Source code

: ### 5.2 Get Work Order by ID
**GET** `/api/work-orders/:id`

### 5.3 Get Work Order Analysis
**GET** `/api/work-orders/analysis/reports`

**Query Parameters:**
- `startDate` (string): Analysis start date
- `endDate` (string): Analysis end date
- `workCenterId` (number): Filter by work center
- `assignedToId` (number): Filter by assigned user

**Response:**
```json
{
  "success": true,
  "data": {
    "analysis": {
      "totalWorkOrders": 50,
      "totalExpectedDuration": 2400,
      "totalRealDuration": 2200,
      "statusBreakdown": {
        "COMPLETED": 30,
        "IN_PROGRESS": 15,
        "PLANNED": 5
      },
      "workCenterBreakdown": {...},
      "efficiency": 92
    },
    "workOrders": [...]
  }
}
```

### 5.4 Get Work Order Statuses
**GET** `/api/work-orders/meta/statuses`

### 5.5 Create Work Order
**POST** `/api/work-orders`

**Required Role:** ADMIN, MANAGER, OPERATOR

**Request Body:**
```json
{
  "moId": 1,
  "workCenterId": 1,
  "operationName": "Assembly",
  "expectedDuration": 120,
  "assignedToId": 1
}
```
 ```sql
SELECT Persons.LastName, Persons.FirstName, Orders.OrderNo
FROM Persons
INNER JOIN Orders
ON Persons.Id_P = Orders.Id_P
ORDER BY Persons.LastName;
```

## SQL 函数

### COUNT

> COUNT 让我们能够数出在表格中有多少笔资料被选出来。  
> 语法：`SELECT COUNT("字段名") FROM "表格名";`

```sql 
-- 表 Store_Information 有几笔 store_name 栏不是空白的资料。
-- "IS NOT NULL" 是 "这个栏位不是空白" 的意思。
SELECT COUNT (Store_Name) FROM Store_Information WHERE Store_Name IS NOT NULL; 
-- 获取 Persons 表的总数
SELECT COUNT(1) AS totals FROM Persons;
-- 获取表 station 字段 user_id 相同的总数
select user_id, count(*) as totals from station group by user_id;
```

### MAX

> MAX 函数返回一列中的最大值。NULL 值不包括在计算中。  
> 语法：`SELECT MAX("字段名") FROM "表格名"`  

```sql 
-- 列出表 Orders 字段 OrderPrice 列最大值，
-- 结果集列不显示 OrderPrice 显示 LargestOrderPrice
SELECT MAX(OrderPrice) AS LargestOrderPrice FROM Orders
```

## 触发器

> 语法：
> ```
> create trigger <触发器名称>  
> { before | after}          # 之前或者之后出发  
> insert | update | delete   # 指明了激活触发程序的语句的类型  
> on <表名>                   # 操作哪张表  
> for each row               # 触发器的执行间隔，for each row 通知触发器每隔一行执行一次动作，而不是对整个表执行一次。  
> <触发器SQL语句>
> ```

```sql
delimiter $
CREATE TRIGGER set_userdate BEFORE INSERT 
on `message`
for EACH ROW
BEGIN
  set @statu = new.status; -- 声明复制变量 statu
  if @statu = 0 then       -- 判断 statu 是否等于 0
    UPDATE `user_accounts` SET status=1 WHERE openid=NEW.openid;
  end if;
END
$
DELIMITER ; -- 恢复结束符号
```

▸ **Problem**
Search the records above for the string "number". Report each line that has it.

▸ **Response to the task**
- `workCenterId` (number): Filter by work center
- `assignedToId` (number): Filter by assigned user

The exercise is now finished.